#### [WORK REQUIRED]
Retype each entry below exactly as it stands.

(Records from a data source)

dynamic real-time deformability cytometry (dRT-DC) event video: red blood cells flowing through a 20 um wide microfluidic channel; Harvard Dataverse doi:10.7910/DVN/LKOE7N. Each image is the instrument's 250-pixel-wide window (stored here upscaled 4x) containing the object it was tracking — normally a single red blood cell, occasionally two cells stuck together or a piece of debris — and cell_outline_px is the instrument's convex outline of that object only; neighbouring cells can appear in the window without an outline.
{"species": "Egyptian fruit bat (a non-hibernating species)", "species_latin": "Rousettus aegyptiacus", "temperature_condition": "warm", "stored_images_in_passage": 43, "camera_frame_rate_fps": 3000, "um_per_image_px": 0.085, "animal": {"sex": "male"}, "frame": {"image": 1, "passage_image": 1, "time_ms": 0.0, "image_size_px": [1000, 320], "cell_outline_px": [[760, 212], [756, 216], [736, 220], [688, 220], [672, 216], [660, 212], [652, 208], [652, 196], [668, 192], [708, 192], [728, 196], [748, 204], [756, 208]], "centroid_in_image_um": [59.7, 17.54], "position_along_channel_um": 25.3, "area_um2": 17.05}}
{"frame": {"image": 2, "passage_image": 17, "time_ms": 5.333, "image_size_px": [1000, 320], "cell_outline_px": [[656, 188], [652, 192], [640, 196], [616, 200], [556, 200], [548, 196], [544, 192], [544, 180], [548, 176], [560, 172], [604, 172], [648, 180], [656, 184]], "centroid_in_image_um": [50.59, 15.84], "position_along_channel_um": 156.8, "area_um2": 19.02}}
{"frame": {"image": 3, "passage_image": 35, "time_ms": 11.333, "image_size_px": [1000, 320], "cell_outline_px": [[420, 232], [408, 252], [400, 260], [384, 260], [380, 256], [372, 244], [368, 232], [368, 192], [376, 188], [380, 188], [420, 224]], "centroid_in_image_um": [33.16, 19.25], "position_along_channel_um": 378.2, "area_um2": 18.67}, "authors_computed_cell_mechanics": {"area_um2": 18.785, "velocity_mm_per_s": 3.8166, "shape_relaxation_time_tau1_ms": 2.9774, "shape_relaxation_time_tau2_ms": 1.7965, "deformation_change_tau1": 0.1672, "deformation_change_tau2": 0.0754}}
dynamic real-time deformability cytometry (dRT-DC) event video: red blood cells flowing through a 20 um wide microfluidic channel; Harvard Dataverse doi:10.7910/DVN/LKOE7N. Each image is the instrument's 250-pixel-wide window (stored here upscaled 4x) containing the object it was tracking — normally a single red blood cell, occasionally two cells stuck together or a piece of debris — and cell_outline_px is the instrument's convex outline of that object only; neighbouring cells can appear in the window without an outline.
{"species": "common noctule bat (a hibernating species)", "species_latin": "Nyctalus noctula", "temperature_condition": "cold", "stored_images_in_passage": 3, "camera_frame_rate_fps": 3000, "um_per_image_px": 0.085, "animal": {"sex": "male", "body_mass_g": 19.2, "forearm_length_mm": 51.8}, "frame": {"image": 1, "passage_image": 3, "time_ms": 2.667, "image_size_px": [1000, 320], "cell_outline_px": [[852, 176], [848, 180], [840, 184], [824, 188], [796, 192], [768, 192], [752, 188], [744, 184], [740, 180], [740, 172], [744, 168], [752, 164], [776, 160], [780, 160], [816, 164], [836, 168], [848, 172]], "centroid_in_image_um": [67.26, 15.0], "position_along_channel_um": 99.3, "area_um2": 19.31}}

#### [WORKED ANSWER]
dynamic real-time deformability cytometry (dRT-DC) event video: red blood cells flowing through a 20 um wide microfluidic channel; Harvard Dataverse doi:10.7910/DVN/LKOE7N. Each image is the instrument's 250-pixel-wide window (stored here upscaled 4x) containing the object it was tracking — normally a single red blood cell, occasionally two cells stuck together or a piece of debris — and cell_outline_px is the instrument's convex outline of that object only; neighbouring cells can appear in the window without an outline.
{"species": "Egyptian fruit bat (a non-hibernating species)", "species_latin": "Rousettus aegyptiacus", "temperature_condition": "warm", "stored_images_in_passage": 43, "camera_frame_rate_fps": 3000, "um_per_image_px": 0.085, "animal": {"sex": "male"}, "frame": {"image": 1, "passage_image": 1, "time_ms": 0.0, "image_size_px": [1000, 320], "cell_outline_px": [[760, 212], [756, 216], [736, 220], [688, 220], [672, 216], [660, 212], [652, 208], [652, 196], [668, 192], [708, 192], [728, 196], [748, 204], [756, 208]], "centroid_in_image_um": [59.7, 17.54], "position_along_channel_um": 25.3, "area_um2": 17.05}}
{"frame": {"image": 2, "passage_image": 17, "time_ms": 5.333, "image_size_px": [1000, 320], "cell_outline_px": [[656, 188], [652, 192], [640, 196], [616, 200], [556, 200], [548, 196], [544, 192], [544, 180], [548, 176], [560, 172], [604, 172], [648, 180], [656, 184]], "centroid_in_image_um": [50.59, 15.84], "position_along_channel_um": 156.8, "area_um2": 19.02}}
{"frame": {"image": 3, "passage_image": 35, "time_ms": 11.333, "image_size_px": [1000, 320], "cell_outline_px": [[420, 232], [408, 252], [400, 260], [384, 260], [380, 256], [372, 244], [368, 232], [368, 192], [376, 188], [380, 188], [420, 224]], "centroid_in_image_um": [33.16, 19.25], "position_along_channel_um": 378.2, "area_um2": 18.67}, "authors_computed_cell_mechanics": {"area_um2": 18.785, "velocity_mm_per_s": 3.8166, "shape_relaxation_time_tau1_ms": 2.9774, "shape_relaxation_time_tau2_ms": 1.7965, "deformation_change_tau1": 0.1672, "deformation_change_tau2": 0.0754}}
dynamic real-time deformability cytometry (dRT-DC) event video: red blood cells flowing through a 20 um wide microfluidic channel; Harvard Dataverse doi:10.7910/DVN/LKOE7N. Each image is the instrument's 250-pixel-wide window (stored here upscaled 4x) containing the object it was tracking — normally a single red blood cell, occasionally two cells stuck together or a piece of debris — and cell_outline_px is the instrument's convex outline of that object only; neighbouring cells can appear in the window without an outline.
{"species": "common noctule bat (a hibernating species)", "species_latin": "Nyctalus noctula", "temperature_condition": "cold", "stored_images_in_passage": 3, "camera_frame_rate_fps": 3000, "um_per_image_px": 0.085, "animal": {"sex": "male", "body_mass_g": 19.2, "forearm_length_mm": 51.8}, "frame": {"image": 1, "passage_image": 3, "time_ms": 2.667, "image_size_px": [1000, 320], "cell_outline_px": [[852, 176], [848, 180], [840, 184], [824, 188], [796, 192], [768, 192], [752, 188], [744, 184], [740, 180], [740, 172], [744, 168], [752, 164], [776, 160], [780, 160], [816, 164], [836, 168], [848, 172]], "centroid_in_image_um": [67.26, 15.0], "position_along_channel_um": 99.3, "area_um2": 19.31}}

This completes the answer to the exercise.